One day, Mr. Zhiyang came to visit my grandmother to catch up with the old and stayed for one night. That was my first meeting with the teacher. I have forgotten the details of the conversation that day. All I remember is that the teacher took out a book from him and gave it to me after the words "the original taste is the most beautiful" on the inside page.

"Read the book!" The teacher did not forget to exhort.

It is a heart-warming book. It is written in Chinese ink, and gathers the teacher's calligraphy inscriptions, as well as his own stories and experiences. The title of the book is "Sense".

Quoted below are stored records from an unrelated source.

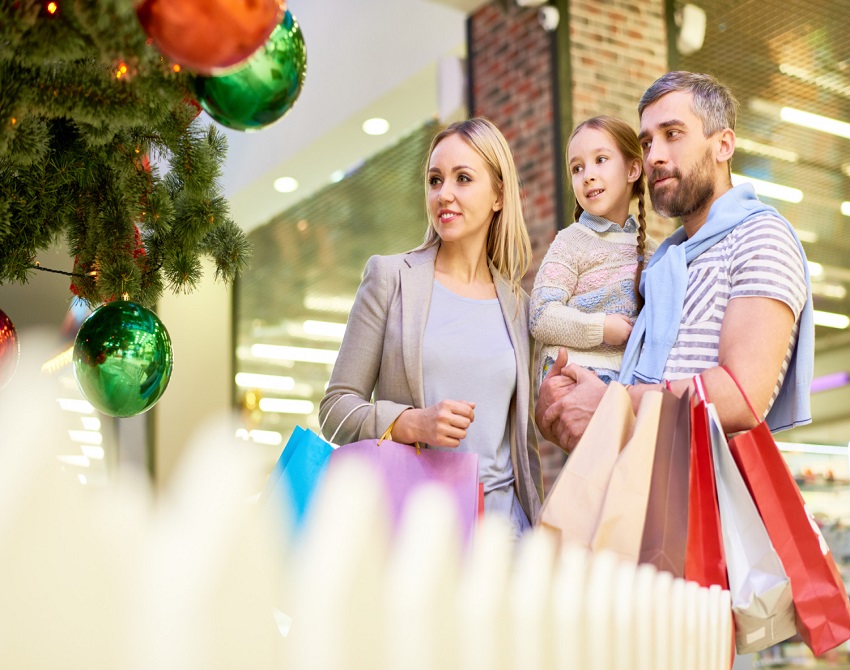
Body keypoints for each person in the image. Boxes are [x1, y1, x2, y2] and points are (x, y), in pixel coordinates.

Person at [537, 71, 814, 452]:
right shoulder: (663, 263)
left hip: (705, 495)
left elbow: (740, 396)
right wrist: (561, 403)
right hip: (641, 486)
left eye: (673, 134)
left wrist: (610, 403)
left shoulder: (759, 237)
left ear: (723, 145)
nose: (654, 156)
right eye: (647, 142)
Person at [319, 117, 543, 538]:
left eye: (463, 179)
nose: (445, 194)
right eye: (435, 180)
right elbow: (335, 409)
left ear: (498, 194)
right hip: (420, 538)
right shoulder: (390, 279)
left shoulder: (519, 308)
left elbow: (521, 446)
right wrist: (411, 423)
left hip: (505, 539)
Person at [529, 115, 658, 387]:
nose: (587, 175)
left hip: (623, 389)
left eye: (600, 160)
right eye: (577, 168)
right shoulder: (570, 242)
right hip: (570, 381)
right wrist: (600, 328)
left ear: (633, 170)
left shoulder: (652, 253)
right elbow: (541, 315)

feel. move. grateful. comprehension.

The original taste is the most beautiful. Maybe it corresponds to the fact that I was a newcomer to the society at the time. Before I was blackened by the worries and pollution of the world, I was relatively pure and kind. At the same time, I also hoped that the future would also be good for myself. The original taste is beautiful because it has not been carved by the world and has not been rolled into the red dust, so it is pure and beautiful.


Years later, when I turned the page again, the inscription was still full of energy and the softness of calligraphy. However, the feeling is a little different than it was at the time.

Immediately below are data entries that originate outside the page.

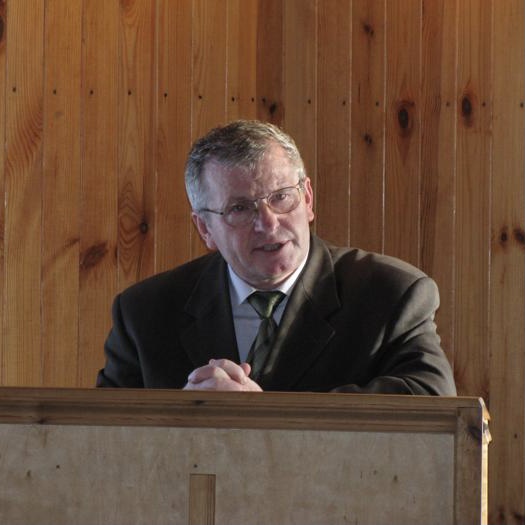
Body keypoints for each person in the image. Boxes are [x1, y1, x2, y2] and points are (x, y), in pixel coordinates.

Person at [96, 120, 456, 395]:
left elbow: (431, 407)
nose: (268, 223)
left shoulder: (390, 294)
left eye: (281, 197)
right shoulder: (145, 314)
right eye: (240, 208)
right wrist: (184, 418)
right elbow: (104, 438)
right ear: (205, 228)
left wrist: (269, 417)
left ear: (308, 199)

The original taste is the most beautiful, and I divide it into two levels to explain:

How old am I, I define myself

Maybe it's because the colleagues around him are young, and they have the illusion that they haven't grown up yet, but it doesn't mean that their thinking and logic are immature and their actions and behaviors are naive.

I am 27 years old this year, and my mental age is 30+ years old, and I feel that I am stopped at 21 years old.

Maybe it's an original flavor.

I feel that I am still a young man, can run, jump, and do a lot of things. It seems that I am still far away if I don’t feel that I will face the life with the prefix 3 in three years.

I have always felt that every friend on Pathfinder is very young, and Matters is also very young. There is energy and vigor between the lines, and they are all about the same age as me (Can laugh)

Ah, if I make you old, I'll say sorry first.

Off topic, why not stop at 18?

I think 18 years old is still too young, just beginning to learn how to be independent and independent, and some thinking can only be realized after the prefix 2.

Family frozen age gene, appearance is more than 5 years younger than actual age

Because my skin is sensitive, the result of wearing full makeup for a whole day is acne breakout. Therefore, when it is not a major event or a date trip, I go out without makeup, including work.

There is no heavy makeup to paint another face, no one is deliberately like someone, the heart is born from each other, what reveals is the most real self, no pretense or excessive burden.

In addition, the relatives in the family seem to have frozen age genes. Whether it is me, my brother who is over 30 years old, or my mother with silver hair, the appearance age is more than 5 years younger than the actual age.

For example, I am often asked if I have graduated. When I say that I have graduated for a period of time, most of the other people's reactions are "Ah? It's been so long!", "Yes! I can't tell you, you look like a student. Woolen cloth!"

Su Yan + Frozen Age = Original flavor that belongs to me


One day a few years later, when my mother heard from my brother that I had started writing again, her eyes shone brightly, and she said excitedly that she wanted to see my work. I will always remember her happy expression at that time.

Her daughter, got her dream back.

Original flavor, including appearance and psychology, after life experience and understanding, what remains is the most sincere heart, the heart that does not fear the roar of monsters in reality, cherishes opportunities, and has the courage to be one's own child.

I remembered the book that Teacher Zhiyang gave me. The life stories in the book have the teacher's full enthusiasm, from seeing and hearing, to action, to understanding, and constantly convey such beliefs: feeling, moving, gratitude, and insight.

Photo By Burst

I think this is also the original flavor of Teacher Zhiyang.